Autograd is the system PyTorch uses to populate the gradients of weights in a neural network. See [here](https://pytorch.org/tutorials/beginner/blitz/autograd_tutorial.html#sphx-glr-beginner-blitz-autograd-tutorial-py) for details about PyTorch's autograd. When a module is run on a TPU core, its gradients are also populated on the same TPU core by autograd. The following cell demonstrates this:

In [10]:
output.backward(torch.ones_like(output))
print(fc.weight.grad)

tensor([[ 1.6606,  1.4688,  1.9482,  0.6864, -1.0761],
        [ 1.6606,  1.4688,  1.9482,  0.6864, -1.0761]], device='xla:1')

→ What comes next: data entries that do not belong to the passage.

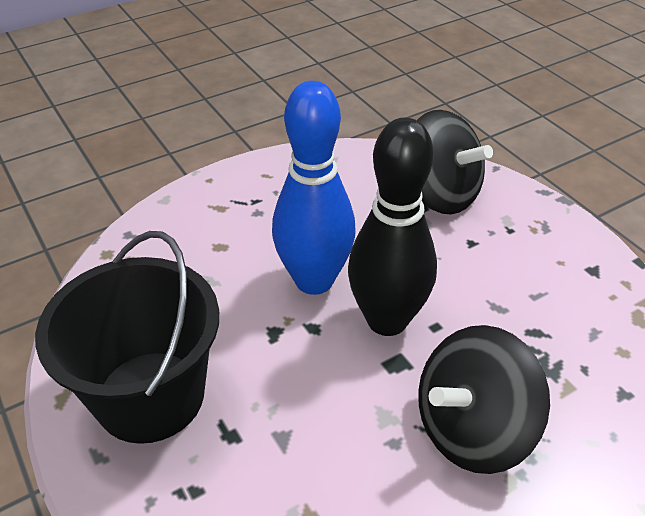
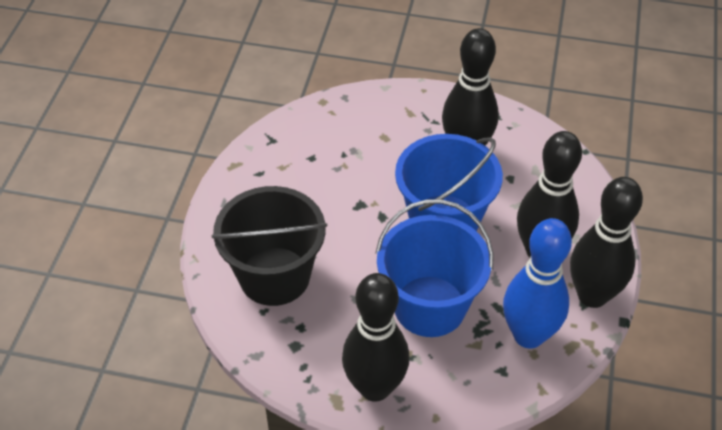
black bowling pin: [348,117,437,336] = 1 -> [342,273,410,402] [442,28,499,146] [517,131,582,258] [570,177,643,308] = 4
black spinning top: [417,110,493,214] [418,325,550,474] = 2 -> none = 0
blue bucket: none = 0 -> [376,199,493,337] [395,134,503,231] = 2

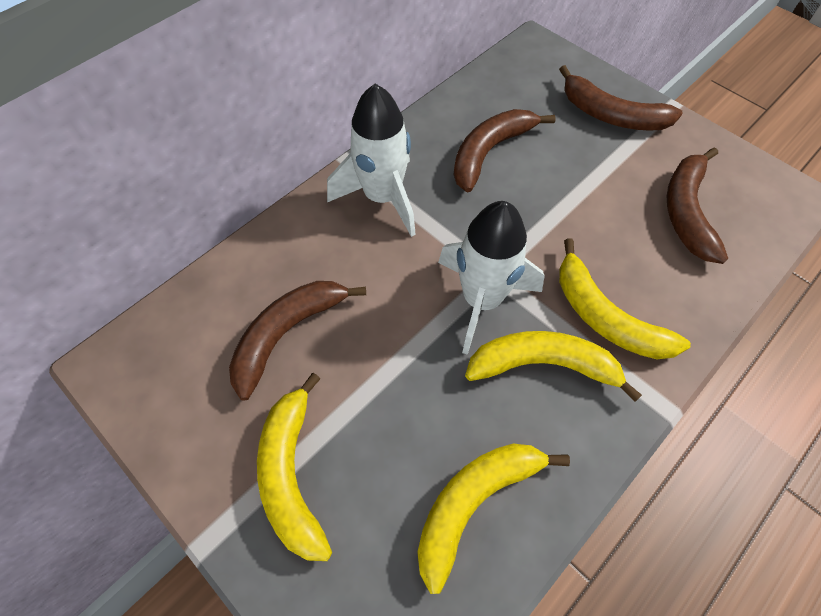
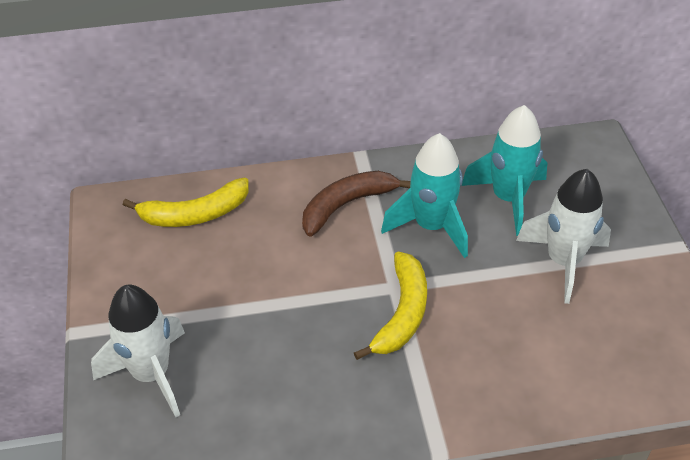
brown banana: [229,281,366,401] [454,109,556,192] [559,65,683,131] [667,147,728,264] = 4 -> [302,171,411,237] = 1
turquoise rocket: none = 0 -> [381,133,468,258] [461,105,547,236] = 2
yellow banana: [257,373,332,561] [417,443,570,594] [465,331,642,402] [559,238,691,359] = 4 -> [123,178,249,227] [354,251,427,360] = 2

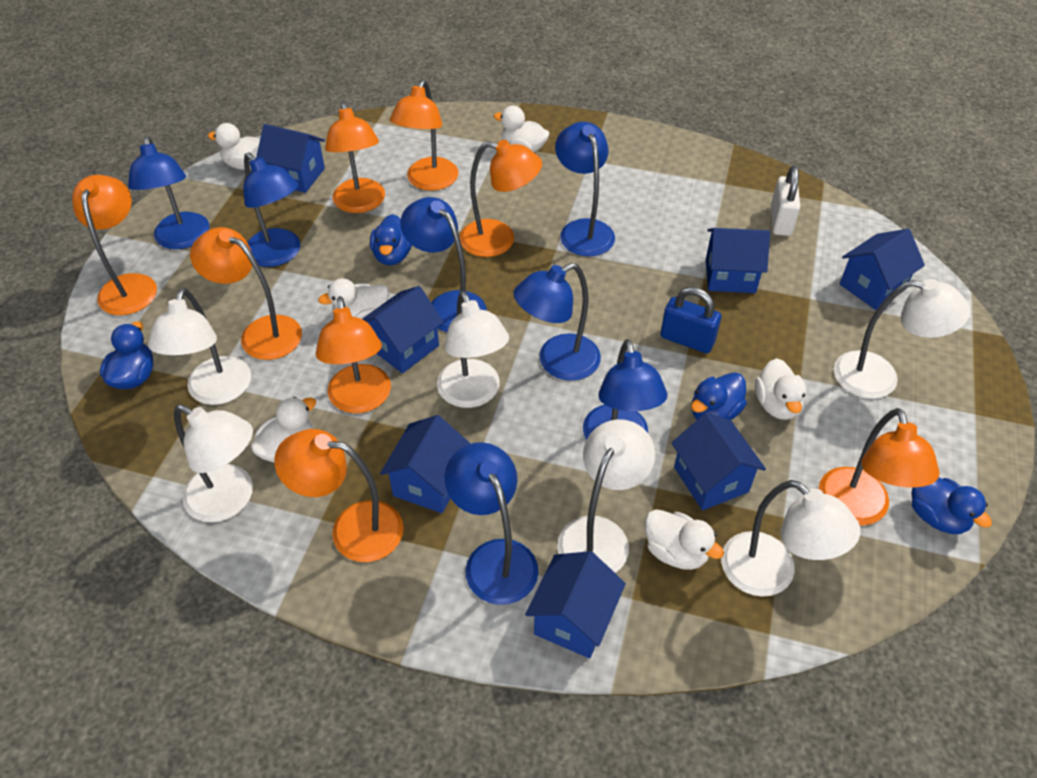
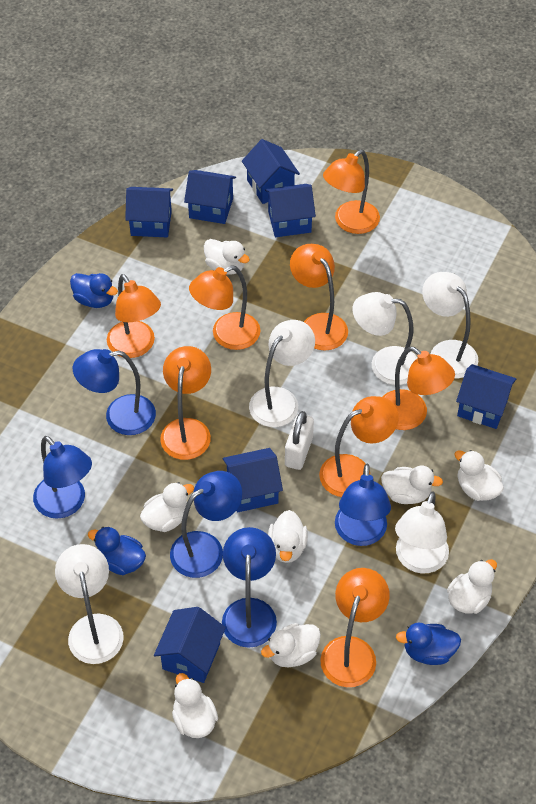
blue duck: [100,321,153,389] [370,214,412,265] [691,372,747,420] [912,477,992,534] = 4 -> [70,273,118,308] [88,527,146,575] [396,622,461,665] = 3
blue lamp: [128,136,210,249] [243,152,300,267] [400,197,487,332] [445,442,539,605] [514,263,601,381] [555,122,615,256] [583,339,668,440] = 7 -> [33,436,92,519] [73,349,156,435] [170,471,242,578] [222,527,277,648] [335,464,391,546] = 5
blue padlock: [661,287,721,353] = 1 -> none = 0
white duck: [208,123,260,170] [251,397,316,462] [318,278,389,319] [493,106,549,152] [645,509,724,570] [755,358,807,420] = 6 -> [140,482,194,532] [172,673,218,738] [204,239,250,275] [261,623,321,668] [268,510,308,563] [381,466,443,504] [447,559,497,614] [454,450,504,501] = 8
white lamp: [148,288,251,405] [174,404,253,522] [437,291,509,408] [557,419,655,573] [721,480,860,597] [834,279,970,399] = 6 -> [55,544,124,664] [249,320,315,427] [353,292,417,385] [395,492,449,574] [422,272,478,378] = 5

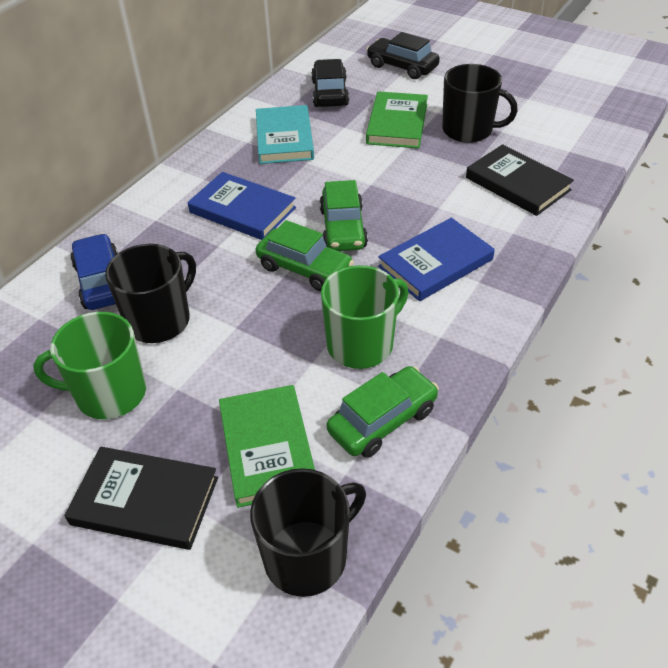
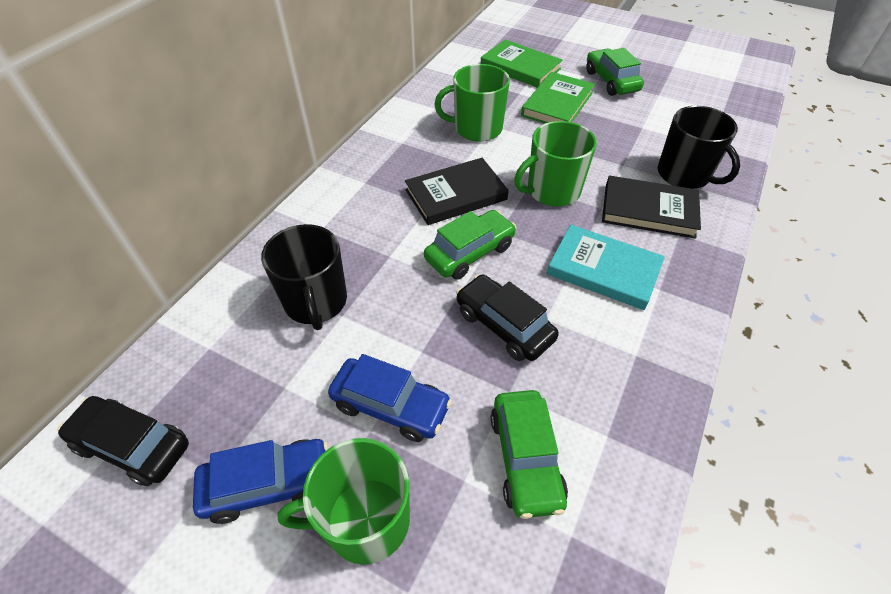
black mug: [105,244,196,343] [250,468,366,597] [442,64,518,143] = 3 -> [261,224,347,330] [657,106,740,189] = 2
blue book: [188,172,296,240] [378,218,495,301] = 2 -> none = 0
blue car: [70,233,118,310] = 1 -> [193,439,328,524] [328,354,452,442] = 2
green mug: [33,312,146,419] [321,265,409,369] = 2 -> [278,438,410,565] [434,64,510,142] [514,121,597,207] = 3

## Running PyTorch networks on TPUs

As mentioned above, PyTorch networks are also modules, and so they're run in the same way. The following cell runs a relatively simple PyTorch network from the [PyTorch tutorial docs](https://pytorch.org/tutorials/beginner/blitz/neural_networks_tutorial.html#sphx-glr-beginner-blitz-neural-networks-tutorial-py) on a TPU core:

In [11]:
import torch.nn as nn
import torch.nn.functional as F

# Simple example network from
# https://pytorch.org/tutorials/beginner/blitz/neural_networks_tutorial.html#sphx-glr-beginner-blitz-neural-networks-tutorial-py
class Net(nn.Module):

    def __init__(self):
        super(Net, self).__init__()
        # 1 input image channel, 6 output channels, 3x3 square convolution
        # kernel
        self.conv1 = nn.Conv2d(1, 6, 3)
        self.conv2 = nn.Conv2d(6, 16, 3)
        # an affine operation: y = Wx + b
        self.fc1 = nn.Linear(16 * 6 * 6, 120)  # 6*6 from image dimension
        self.fc2 = nn.Linear(120, 84)
        self.fc3 = nn.Linear(84, 10)

    def forward(self, x):
        # Max pooling over a (2, 2) window
        x = F.max_pool2d(F.relu(self.conv1(x)), (2, 2))
        # If the size is a square you can only specify a single number
        x = F.max_pool2d(F.relu(self.conv2(x)), 2)
        x = x.view(-1, self.num_flat_features(x))
        x = F.relu(self.fc1(x))
        x = F.relu(self.fc2(x))
        x = self.fc3(x)
        return x

    def num_flat_features(self, x):
        size = x.size()[1:]  # all dimensions except the batch dimension
        num_features = 1
        for s in size:
            num_features *= s
        return num_features


# Places network on the default TPU core
net = Net().to(dev)

# Creates random input on the default TPU core
input = torch.randn(1, 1, 32, 32, device=dev)

# Runs network
out = net(input)
print(out)

tensor([[-0.0527, -0.0063, -0.0312,  0.0100,  0.0611,  0.0544,  0.0016, -0.0216,
         -0.0166,  0.0461]], device='xla:1', grad_fn=<AddmmBackward0>)


As in the previous snippets, running PyTorch on a TPU just requires specifying a TPU core as a device.